Chapter 24 Information Gain and Mutual Information Flashcards
Information gain is calculated by ____.
Mutual information calculates the ____ and is the name given to information gain when applied to variable selection.
P 242
comparing the entropy of the dataset before and after a transformation.
statistical dependence between two variables.
How can entropy be used as a calculation of the purity of a dataset?
P 244
According to Entropy formula for binary classes: Entropy = −(p(0) × log(P(0)) + p(1) × log(P(1)))
This shows how balanced the distribution of classes happens to be. An entropy of 0 bits indicates a dataset containing one class; an entropy of 1 or more bits suggests maximum entropy for a balanced dataset (depending on the number of classes), with values in between indicating levels between these extremes.
A smaller entropy suggests ____(less/more) purity or ____(more/less) surprise.
P 244
More, less
Information gain provides a way to use entropy to calculate how a change to the dataset impacts the purity of the dataset, e.g. the distribution of classes. True/False
P 244
True
What’s information gain?
P 244
information gain, is simply the expected reduction in entropy caused by partitioning the examples according to an attribute
What’s the Information Gain formula for dataset S and variable a?
P 244
IG(S, a) = H(S) − H(S|a)
Where IG(S, a) is the information gain for the dataset S for the variable a for a random variable, H(S) is the entropy for the dataset before any change and H(S|a) is the conditional entropy for the dataset given the variable a.
Maximizing the entropy is equivalent to maximizing the information gain. True/False
P 247
False, minimizing the entropy is equivalent to maximizing the information gain.

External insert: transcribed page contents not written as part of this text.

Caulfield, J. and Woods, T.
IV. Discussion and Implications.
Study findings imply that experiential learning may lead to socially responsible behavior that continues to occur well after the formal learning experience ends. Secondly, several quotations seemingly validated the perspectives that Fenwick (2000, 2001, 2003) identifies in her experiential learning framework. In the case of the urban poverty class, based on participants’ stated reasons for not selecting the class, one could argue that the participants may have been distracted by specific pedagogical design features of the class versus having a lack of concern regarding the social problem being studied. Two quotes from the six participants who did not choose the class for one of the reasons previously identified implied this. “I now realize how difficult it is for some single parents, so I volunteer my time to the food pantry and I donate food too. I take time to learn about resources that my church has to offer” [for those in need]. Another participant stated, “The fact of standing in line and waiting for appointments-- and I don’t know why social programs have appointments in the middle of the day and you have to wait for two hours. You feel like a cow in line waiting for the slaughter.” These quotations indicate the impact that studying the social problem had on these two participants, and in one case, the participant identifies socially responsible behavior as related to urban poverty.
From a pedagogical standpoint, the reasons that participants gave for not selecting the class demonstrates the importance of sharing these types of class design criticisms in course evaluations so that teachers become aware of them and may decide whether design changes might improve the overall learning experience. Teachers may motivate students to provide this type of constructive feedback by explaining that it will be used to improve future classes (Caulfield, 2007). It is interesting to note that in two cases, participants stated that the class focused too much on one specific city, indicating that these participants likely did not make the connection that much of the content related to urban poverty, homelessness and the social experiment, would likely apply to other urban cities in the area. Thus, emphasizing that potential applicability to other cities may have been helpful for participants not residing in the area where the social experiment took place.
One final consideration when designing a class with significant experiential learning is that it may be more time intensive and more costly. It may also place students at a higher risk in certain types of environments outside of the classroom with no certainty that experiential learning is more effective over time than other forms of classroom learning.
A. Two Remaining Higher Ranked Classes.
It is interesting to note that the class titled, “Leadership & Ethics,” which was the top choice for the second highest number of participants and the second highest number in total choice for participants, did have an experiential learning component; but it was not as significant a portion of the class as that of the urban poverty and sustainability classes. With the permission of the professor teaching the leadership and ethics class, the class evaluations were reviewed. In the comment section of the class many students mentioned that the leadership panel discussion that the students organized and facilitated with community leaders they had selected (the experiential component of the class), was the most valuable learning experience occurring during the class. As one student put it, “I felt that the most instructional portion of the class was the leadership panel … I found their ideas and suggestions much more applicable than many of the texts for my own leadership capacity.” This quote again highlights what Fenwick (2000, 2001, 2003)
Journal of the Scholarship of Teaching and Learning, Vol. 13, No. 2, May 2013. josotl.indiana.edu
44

How is information gain used in decision trees?
P 247
The information gain is calculated for each variable in the dataset. The variable that has the largest information gain is selected to split the dataset. Generally, a larger gain indicates a smaller entropy or less surprise. (According to IG(S, a) = H(S) − H(S|a)
)
The process is then repeated on each created group, excluding the variable that was already chosen. This stops once a desired depth to the decision tree is reached or no more splits are
possible.
What’s important for splitting, is the purity of each group resulted from the split, if the information gain is large, it means the expected entropy for the variable is small, which means more purity on average in each result split, which is what we want from a good classifier; to separate the classes well, so that each split is more pure. Worked Example P 246
What’s mutual information?
P 248
Mutual information is calculated between two variables and measures the reduction in uncertainty for one variable given a known value of the other variable.
A quantity called mutual information measures the amount of information one can obtain from one random variable given another.

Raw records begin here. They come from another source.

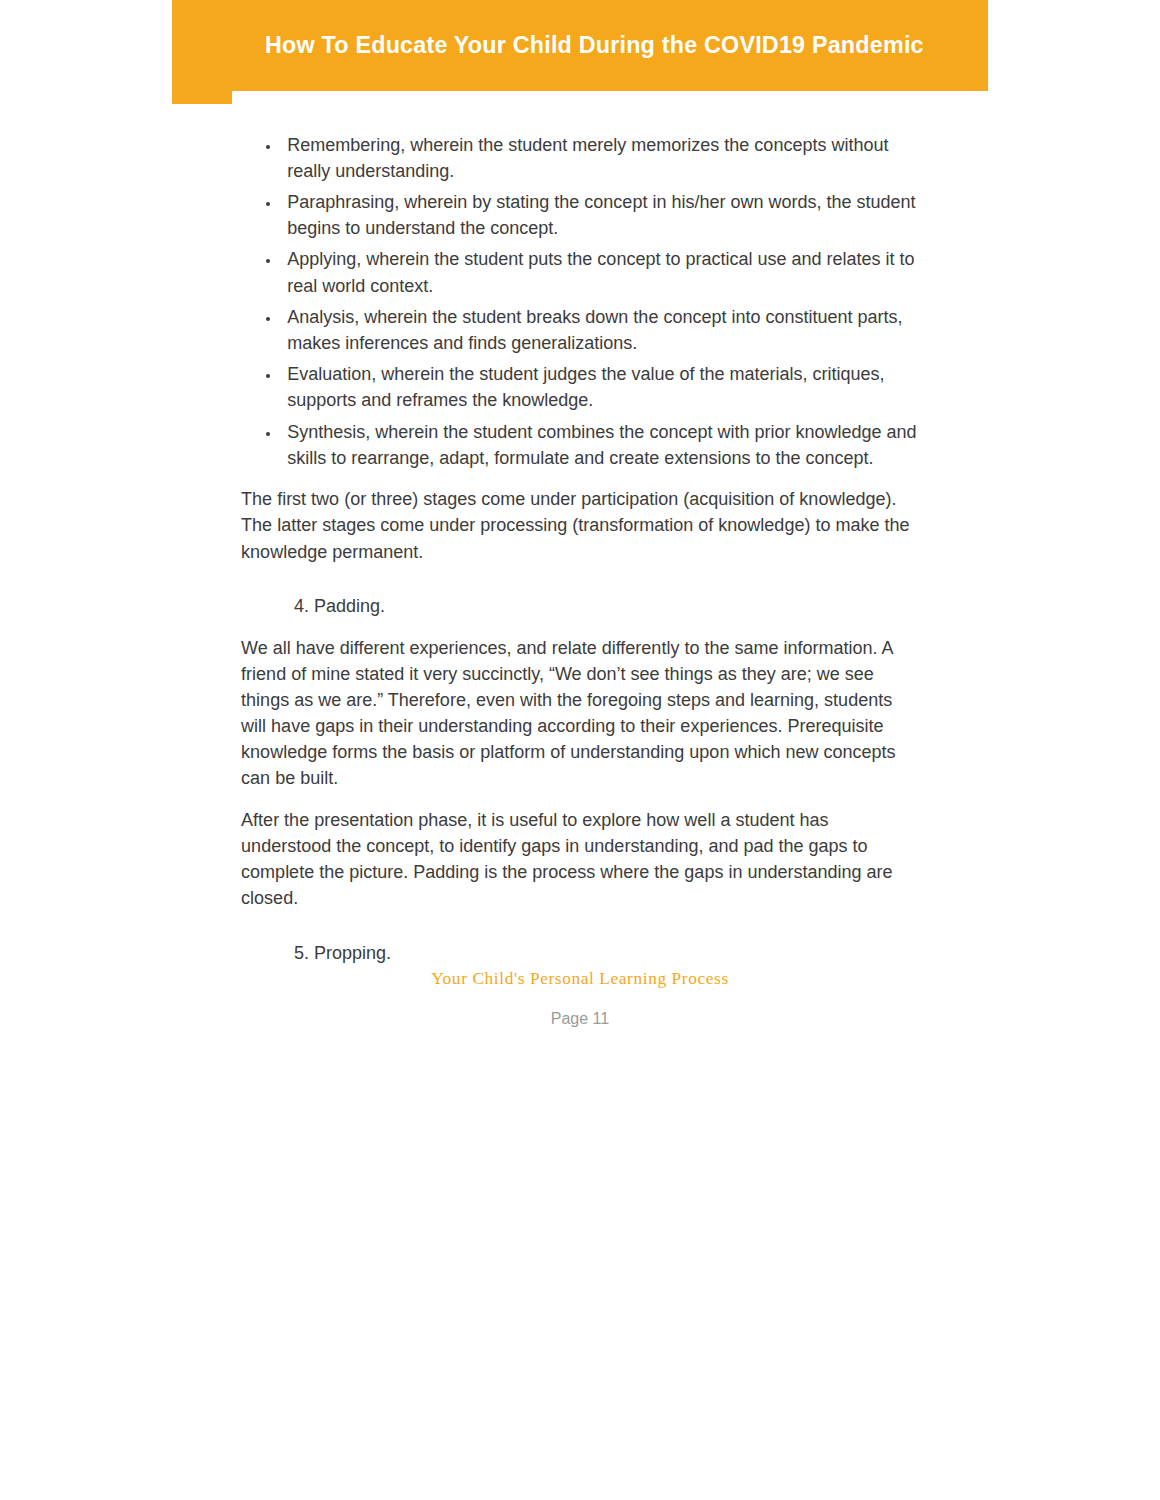How To Educate Your Child During the COVID19 Pandemic
Remembering, wherein the student merely memorizes the concepts without really understanding.
Paraphrasing, wherein by stating the concept in his/her own words, the student begins to understand the concept.
Applying, wherein the student puts the concept to practical use and relates it to real world context.
Analysis, wherein the student breaks down the concept into constituent parts, makes inferences and finds generalizations.
Evaluation, wherein the student judges the value of the materials, critiques, supports and reframes the knowledge.
Synthesis, wherein the student combines the concept with prior knowledge and skills to rearrange, adapt, formulate and create extensions to the concept.
The first two (or three) stages come under participation (acquisition of knowledge). The latter stages come under processing (transformation of knowledge) to make the knowledge permanent.
4. Padding.
We all have different experiences, and relate differently to the same information. A friend of mine stated it very succinctly, “We don’t see things as they are; we see things as we are.” Therefore, even with the foregoing steps and learning, students will have gaps in their understanding according to their experiences. Prerequisite knowledge forms the basis or platform of understanding upon which new concepts can be built.
After the presentation phase, it is useful to explore how well a student has understood the concept, to identify gaps in understanding, and pad the gaps to complete the picture. Padding is the process where the gaps in understanding are closed.
5. Propping.
Your Child's Personal Learning Process
Page 11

It measures the average reduction in uncertainty about x that results from learning the value of y; or vice versa, the average amount of information that x conveys about y.

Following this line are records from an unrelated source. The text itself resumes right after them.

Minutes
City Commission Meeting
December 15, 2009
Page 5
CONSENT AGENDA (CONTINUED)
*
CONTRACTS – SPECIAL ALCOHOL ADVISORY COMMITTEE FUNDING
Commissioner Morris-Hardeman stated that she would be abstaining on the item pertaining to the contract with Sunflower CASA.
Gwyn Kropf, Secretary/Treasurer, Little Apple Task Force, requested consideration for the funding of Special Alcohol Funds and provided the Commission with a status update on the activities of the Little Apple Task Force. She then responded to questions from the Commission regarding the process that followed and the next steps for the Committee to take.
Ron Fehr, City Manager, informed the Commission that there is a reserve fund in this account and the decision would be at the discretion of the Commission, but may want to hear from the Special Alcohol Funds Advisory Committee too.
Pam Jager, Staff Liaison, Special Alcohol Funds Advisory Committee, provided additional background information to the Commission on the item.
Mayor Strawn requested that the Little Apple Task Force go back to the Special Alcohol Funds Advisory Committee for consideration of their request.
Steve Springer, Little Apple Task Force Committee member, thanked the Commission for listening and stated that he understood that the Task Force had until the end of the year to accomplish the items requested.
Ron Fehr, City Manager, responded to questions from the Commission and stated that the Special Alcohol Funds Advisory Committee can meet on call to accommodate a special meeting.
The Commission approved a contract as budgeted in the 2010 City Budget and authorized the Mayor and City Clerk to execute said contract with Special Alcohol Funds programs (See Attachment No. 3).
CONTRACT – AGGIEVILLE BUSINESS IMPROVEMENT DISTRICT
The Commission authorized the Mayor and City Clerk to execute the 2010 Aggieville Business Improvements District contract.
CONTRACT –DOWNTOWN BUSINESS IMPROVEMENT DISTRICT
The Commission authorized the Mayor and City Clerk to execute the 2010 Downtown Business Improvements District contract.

How is mutual information calculated?
P 248
I(X; Y ) = H(X) − H(X|Y)
Where I(X; Y ) is the mutual information for X and Y , H(X) is the entropy for X and H(X|Y ) is the conditional entropy for X given Y . The result has the units of bits.
Entropy of a variable is a measure of expected surprise, or uncertainty in that variable, subtracting the conditional entropy from it, quantifies how much of the uncertainty (surprise, entropy) is explained by the other variable, therefore, the definition of mutual information: Mutual information measures the reduction in uncertainty for one variable given a known value of the other variable.
Why is mutual information symmetrical?
P 248
Mutual information is a measure of dependence or mutual dependence between two random variables. As such, the measure is symmetrical, meaning that I(X; Y ) = I(Y ; X).
The mutual information can be calculated using KL-Divergence. True/False
P 248
True.
The mutual information can also be calculated as the KL divergence between the joint probability distribution and the product of the marginal probabilities for each variable.
This can be stated formally as follows: I(X; Y ) = KL(p(X, Y )||p(X) × p(Y ))
Mutual information is always larger than or equal to ____, where the larger the value, the greater the relationship between the two variables. If the calculated result is zero, then the variables are ____.
P 248
Zero, Independent
Mutual Information and Information Gain are the same thing. True/False
P 248
True.
Mutual Information and Information Gain are the same thing, although the context or usage of the measure often gives rise to the different names.
Mutual information is sometimes used as a synonym for information gain.